## Document extract
-------
Ephemeral behavior is modeled as an optional adapter capability through small Go interfaces, not string capability flags.

Actors And Identity

Actor is scoped by adapter and platform tenant. Raw Slack user IDs are not global identities.

Bot-ness is explicit:

type BotKind int

const (
	BotUnknown BotKind = iota
	BotHuman
	BotBot
)

Self-authored bot messages are ignored before subscription or mention routing.

Application identity is not part of the runtime. Account linking, login prompts, pending auth flows, and product user records belong to the application.

Adapter Access

Normalized APIs should cover common flows. Platform-specific APIs are still reachable through typed adapter access:

slackAdapter, ok := chat.AdapterAs[*slack.Adapter](bot, "slack")
if !ok {
	return errors.New("slack adapter is not registered")
}

Examples should prefer this helper over unchecked type assertions.

Slack MVP Status

The Slack adapter is the first production-shaped adapter. The MVP implementation covers:

  • single-install configuration
  • signing secret verification
  • URL verification
  • bot identity discovery during adapter initialization
  • supported-shape decoding with unknown-field tolerance
  • message-created normalization
  • direct-message normalization
  • root-message thread rooting
  • self-message filtering
  • retry metadata observation
  • thread replies
  • plain text and portable markdown posting, using Slack's markdown_text field for Markdown messages
  • native ephemeral messages
  • explicit ephemeral DM fallback

The adapter should use local structs for the Slack payload shapes it supports, preserve raw payload data as an escape hatch, and validate required fields for supported event types.

This is a runtime and adapter MVP, not a complete Slack product surface. The goal is to prove the conversation model, state coordination, and posting contract before adding Slack-specific product features.

Intentional MVP Gaps

These are not bugs in the MVP:

  • no TypeScript API compatibility
  • no full Vercel Chat SDK feature parity
  • no multiple handlers per routing hook
  • no lazy runtime initialization
  • no multi-platform MVP
  • no multi-workspace Slack OAuth installation flow
  • no live Slack end-to-end test in CI
  • no Slack Web API rate-limit retry/backoff policy
  • no dedicated OnDirectMessage hook
  • no public proactive OpenDM, except adapter behavior needed for explicit ephemeral fallback
  • no pattern handlers
  • no slash commands
  • no Slack interactions, buttons, shortcuts, or Block Kit workflow
  • no middleware
  • no message history APIs
  • no thread application state APIs
  • no rich cards, JSX cards, modals, files, or native rich payload builders
  • no edit, delete, reaction, or other outbound mutation APIs
  • no queue, debounce, force, or concurrent lock-conflict strategies
  • no built-in HTTP server or router integrations
  • no adapter marketplace/package conventions

Testing Contract

Tests should verify external behavior and public contracts, not private implementation details.
-------
## Record extracts
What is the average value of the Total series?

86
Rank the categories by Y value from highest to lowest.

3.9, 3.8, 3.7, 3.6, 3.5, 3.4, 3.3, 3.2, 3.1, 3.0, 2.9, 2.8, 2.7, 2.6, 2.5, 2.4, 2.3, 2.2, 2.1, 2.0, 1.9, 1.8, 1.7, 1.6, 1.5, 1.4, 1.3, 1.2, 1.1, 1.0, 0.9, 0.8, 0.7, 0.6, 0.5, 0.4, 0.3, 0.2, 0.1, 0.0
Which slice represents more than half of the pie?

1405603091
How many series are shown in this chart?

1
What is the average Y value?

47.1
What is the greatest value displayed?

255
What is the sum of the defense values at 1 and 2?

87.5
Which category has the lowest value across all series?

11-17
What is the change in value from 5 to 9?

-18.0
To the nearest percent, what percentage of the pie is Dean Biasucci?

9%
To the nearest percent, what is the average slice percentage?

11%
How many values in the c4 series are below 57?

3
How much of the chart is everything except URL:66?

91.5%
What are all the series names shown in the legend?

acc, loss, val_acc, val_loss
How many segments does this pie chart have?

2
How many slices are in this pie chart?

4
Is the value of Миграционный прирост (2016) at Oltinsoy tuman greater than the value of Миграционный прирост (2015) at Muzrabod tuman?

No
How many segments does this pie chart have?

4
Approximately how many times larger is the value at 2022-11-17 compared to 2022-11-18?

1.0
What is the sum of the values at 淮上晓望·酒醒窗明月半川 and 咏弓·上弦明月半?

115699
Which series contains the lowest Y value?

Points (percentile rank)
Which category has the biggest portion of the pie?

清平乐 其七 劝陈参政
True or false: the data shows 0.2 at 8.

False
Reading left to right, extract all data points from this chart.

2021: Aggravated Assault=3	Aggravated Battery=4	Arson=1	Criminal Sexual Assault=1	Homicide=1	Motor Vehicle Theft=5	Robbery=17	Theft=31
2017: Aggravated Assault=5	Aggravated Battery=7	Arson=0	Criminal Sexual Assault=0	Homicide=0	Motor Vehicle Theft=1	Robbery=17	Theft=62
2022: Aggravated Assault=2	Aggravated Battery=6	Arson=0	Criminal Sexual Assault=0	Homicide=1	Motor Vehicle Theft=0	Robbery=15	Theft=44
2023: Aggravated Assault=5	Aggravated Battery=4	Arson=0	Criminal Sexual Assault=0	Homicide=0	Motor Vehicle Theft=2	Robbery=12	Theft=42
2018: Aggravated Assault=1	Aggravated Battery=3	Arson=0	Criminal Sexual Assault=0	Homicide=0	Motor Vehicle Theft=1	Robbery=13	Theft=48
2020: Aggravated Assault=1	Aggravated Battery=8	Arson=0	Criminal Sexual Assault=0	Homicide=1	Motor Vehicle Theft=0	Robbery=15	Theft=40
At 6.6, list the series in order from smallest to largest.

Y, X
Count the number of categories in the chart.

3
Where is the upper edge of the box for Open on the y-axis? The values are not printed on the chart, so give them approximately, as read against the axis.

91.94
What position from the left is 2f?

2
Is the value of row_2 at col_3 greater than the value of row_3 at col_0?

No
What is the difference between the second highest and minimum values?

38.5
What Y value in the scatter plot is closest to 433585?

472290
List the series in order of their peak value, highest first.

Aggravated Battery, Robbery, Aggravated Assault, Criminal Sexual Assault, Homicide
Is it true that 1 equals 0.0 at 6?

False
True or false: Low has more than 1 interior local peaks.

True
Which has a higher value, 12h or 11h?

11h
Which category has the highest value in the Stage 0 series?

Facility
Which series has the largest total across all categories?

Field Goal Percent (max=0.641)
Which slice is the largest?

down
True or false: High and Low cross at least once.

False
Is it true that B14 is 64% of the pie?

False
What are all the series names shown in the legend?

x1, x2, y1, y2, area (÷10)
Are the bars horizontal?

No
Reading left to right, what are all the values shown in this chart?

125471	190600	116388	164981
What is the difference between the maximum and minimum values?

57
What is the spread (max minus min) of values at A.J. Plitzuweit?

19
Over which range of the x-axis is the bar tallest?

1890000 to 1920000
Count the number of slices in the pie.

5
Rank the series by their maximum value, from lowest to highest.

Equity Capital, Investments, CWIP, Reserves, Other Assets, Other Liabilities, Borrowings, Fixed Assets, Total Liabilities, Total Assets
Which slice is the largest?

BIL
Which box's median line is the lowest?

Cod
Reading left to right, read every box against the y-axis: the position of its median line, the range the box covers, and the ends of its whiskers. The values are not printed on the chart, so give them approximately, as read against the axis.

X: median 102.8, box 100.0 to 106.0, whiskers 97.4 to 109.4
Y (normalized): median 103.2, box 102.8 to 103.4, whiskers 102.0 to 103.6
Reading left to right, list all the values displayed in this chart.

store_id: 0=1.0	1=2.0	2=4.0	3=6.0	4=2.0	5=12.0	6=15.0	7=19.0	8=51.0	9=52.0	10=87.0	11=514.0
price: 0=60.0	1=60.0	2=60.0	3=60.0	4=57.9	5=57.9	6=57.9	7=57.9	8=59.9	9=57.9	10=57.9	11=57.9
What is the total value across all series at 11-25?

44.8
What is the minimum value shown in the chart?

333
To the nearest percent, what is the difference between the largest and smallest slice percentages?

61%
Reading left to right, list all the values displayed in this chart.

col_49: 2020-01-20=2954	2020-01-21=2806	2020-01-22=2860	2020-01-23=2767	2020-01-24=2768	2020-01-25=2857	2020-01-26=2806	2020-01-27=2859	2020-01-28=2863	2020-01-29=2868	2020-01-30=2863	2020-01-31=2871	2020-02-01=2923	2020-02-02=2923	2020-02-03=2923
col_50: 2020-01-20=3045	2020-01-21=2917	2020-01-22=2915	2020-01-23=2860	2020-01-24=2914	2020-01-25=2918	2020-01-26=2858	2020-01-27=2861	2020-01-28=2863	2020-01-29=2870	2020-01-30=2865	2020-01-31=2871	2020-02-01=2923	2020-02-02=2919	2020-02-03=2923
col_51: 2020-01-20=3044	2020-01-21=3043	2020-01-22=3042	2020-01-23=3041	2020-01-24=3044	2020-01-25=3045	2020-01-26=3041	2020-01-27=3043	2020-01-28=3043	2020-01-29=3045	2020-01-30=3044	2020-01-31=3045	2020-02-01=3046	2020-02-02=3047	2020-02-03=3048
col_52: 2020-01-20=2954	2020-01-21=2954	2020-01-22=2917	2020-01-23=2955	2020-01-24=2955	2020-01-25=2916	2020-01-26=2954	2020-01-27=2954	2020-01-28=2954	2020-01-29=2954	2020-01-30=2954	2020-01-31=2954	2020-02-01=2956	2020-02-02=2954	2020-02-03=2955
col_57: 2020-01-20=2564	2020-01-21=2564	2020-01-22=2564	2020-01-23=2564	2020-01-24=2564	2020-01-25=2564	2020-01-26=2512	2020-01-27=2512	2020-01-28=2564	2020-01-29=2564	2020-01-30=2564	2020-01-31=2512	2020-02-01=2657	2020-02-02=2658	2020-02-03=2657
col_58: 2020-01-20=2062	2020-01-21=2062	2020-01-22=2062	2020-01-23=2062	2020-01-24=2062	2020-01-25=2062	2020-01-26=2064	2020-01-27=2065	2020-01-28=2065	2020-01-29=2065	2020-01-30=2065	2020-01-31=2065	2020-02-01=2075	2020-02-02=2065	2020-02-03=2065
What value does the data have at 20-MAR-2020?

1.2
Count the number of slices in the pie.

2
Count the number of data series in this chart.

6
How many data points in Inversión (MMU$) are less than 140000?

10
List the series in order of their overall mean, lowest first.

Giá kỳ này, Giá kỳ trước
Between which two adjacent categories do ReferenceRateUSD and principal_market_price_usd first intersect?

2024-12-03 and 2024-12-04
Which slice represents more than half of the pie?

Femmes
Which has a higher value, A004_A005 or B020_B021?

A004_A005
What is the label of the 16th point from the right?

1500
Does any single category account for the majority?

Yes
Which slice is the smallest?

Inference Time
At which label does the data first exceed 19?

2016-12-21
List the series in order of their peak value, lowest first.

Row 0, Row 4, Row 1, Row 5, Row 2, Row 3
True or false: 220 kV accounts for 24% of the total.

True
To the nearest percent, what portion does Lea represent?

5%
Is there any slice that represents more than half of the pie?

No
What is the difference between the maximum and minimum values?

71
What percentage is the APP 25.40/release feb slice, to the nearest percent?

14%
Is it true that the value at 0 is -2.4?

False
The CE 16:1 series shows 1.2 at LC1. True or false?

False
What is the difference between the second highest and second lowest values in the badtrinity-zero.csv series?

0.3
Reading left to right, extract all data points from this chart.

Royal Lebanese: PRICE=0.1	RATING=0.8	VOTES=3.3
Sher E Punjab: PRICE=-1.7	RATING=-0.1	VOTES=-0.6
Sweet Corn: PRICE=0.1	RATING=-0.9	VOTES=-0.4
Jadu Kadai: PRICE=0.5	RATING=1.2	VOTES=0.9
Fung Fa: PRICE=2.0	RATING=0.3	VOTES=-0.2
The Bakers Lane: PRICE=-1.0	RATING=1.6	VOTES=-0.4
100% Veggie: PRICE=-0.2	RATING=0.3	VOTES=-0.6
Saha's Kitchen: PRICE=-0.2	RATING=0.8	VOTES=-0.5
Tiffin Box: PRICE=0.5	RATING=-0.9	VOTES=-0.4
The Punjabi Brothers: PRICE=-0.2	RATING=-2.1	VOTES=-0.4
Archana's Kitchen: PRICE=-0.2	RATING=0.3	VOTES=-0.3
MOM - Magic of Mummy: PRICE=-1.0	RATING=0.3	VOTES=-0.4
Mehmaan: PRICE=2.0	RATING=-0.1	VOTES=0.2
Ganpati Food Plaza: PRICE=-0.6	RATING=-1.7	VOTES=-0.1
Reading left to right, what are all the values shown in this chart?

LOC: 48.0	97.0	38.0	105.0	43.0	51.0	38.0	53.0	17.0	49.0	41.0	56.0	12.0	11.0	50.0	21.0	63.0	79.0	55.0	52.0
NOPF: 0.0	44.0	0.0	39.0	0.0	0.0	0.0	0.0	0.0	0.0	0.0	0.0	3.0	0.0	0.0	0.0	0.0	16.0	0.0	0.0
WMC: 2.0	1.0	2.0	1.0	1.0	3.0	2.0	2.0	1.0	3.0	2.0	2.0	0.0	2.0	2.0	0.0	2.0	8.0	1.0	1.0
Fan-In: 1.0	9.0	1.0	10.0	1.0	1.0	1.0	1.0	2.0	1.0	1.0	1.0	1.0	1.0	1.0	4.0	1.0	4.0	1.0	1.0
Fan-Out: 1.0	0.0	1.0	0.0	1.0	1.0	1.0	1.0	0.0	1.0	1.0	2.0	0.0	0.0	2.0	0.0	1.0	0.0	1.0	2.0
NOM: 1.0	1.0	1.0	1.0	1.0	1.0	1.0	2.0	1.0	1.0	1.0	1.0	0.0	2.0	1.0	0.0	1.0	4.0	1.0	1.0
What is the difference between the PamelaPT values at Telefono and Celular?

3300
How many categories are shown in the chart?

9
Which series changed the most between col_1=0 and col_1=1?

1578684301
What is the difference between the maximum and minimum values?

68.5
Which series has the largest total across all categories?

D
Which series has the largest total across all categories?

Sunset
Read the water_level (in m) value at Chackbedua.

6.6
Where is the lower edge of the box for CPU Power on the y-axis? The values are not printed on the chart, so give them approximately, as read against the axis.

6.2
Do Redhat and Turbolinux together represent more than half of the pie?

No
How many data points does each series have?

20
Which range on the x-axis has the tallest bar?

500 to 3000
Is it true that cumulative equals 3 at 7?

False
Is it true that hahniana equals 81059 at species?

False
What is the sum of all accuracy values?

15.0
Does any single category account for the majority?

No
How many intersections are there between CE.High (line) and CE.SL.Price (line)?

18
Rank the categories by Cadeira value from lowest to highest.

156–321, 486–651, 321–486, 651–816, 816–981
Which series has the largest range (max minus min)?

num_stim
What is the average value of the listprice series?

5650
-------
## Required action A
Please restate the chat runtime design notes from "Self-authored bot messages" to "to the application.", renaming "login prompts" to "sign-in prompts".
## Required action B
Recast the paragraph of the chat runtime design notes that begins "The adapter should use local structs" as a short bulleted list of what the adapter should do.

## Solution A
Self-authored bot messages are ignored before subscription or mention routing.

Application identity is not part of the runtime. Account linking, sign-in prompts, pending auth flows, and product user records belong to the application.

## Solution B
- Use local structs for the Slack payload shapes it supports
- Preserve raw payload data as an escape hatch
- Validate required fields for supported event types